⟨

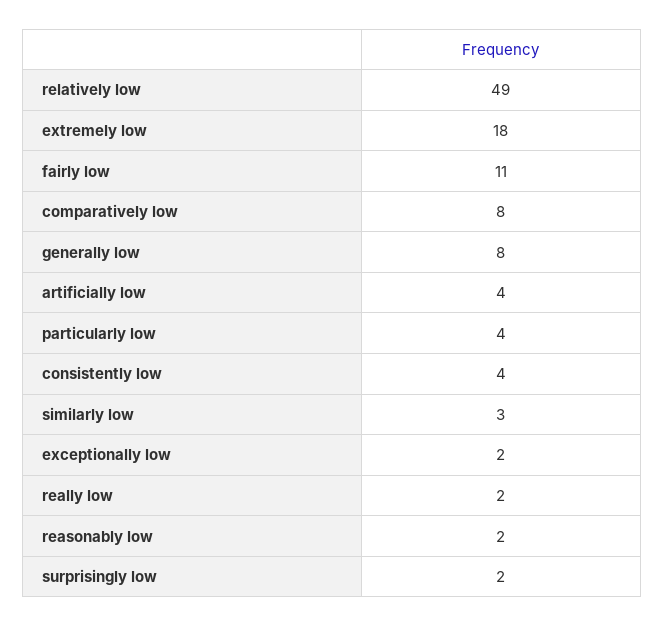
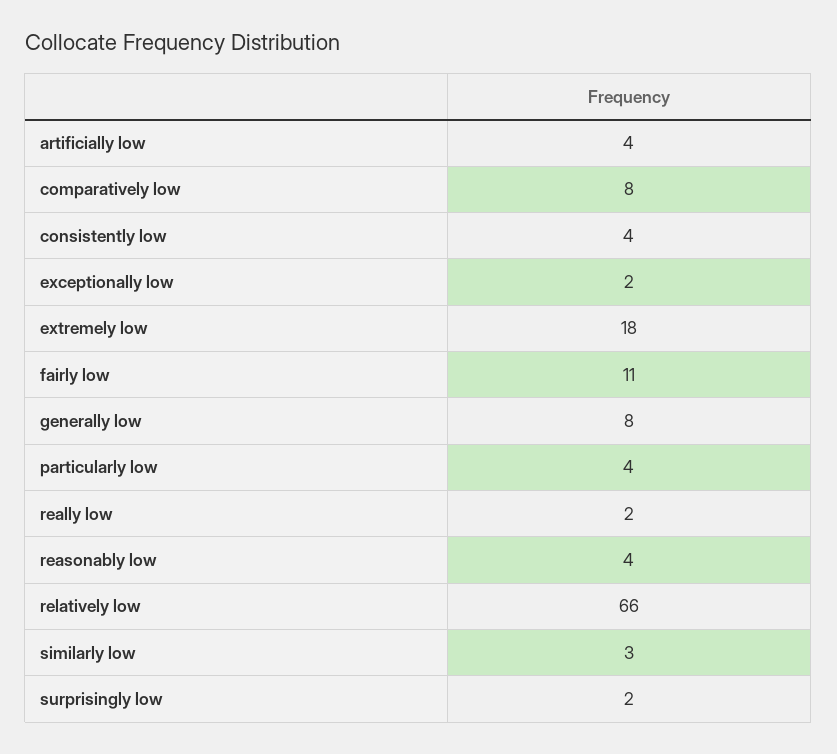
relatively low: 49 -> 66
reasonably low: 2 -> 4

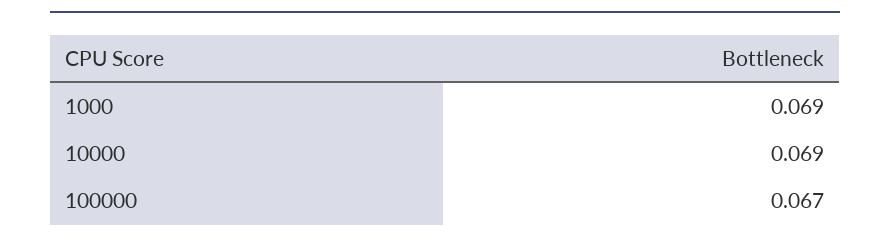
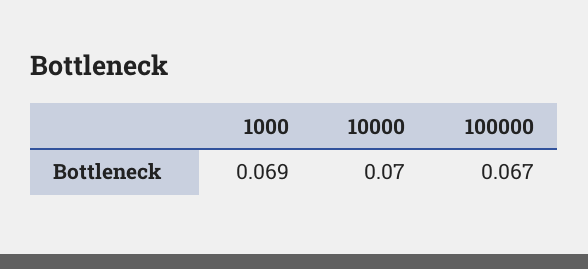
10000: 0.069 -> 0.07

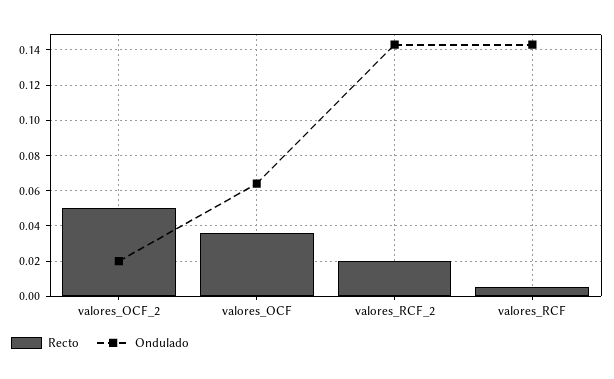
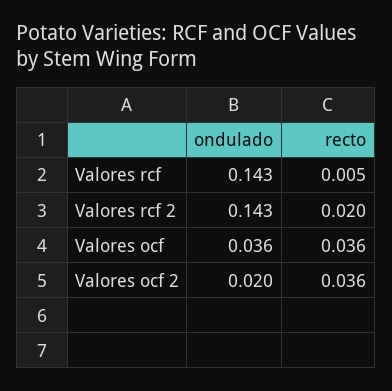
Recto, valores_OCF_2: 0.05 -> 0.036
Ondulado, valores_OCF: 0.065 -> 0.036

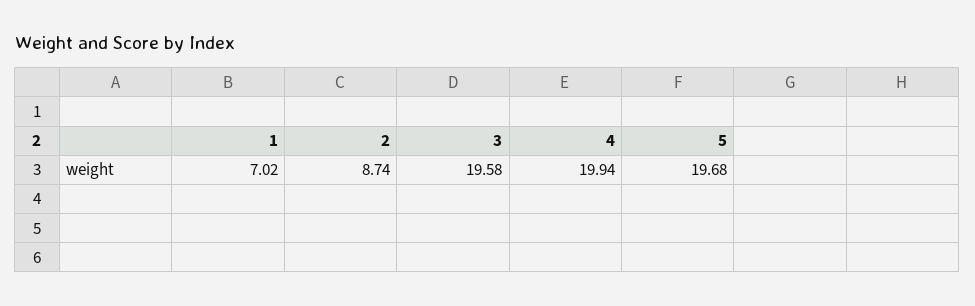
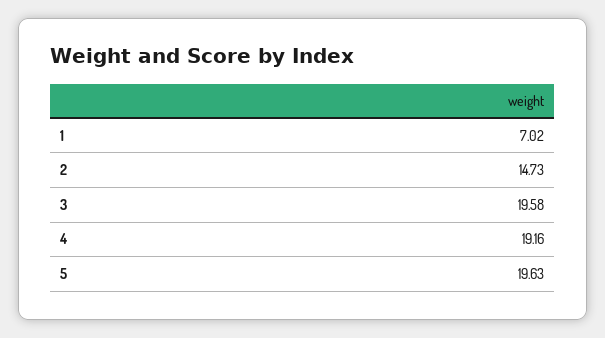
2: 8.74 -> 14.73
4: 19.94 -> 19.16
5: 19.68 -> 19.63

⟩

### WHAT TO DO
Copy out the listing exactly as it stands, but not the pictures.

### FINISHED EXERCISE
relatively low: 49 -> 66
reasonably low: 2 -> 4

10000: 0.069 -> 0.07

Recto, valores_OCF_2: 0.05 -> 0.036
Ondulado, valores_OCF: 0.065 -> 0.036

2: 8.74 -> 14.73
4: 19.94 -> 19.16
5: 19.68 -> 19.63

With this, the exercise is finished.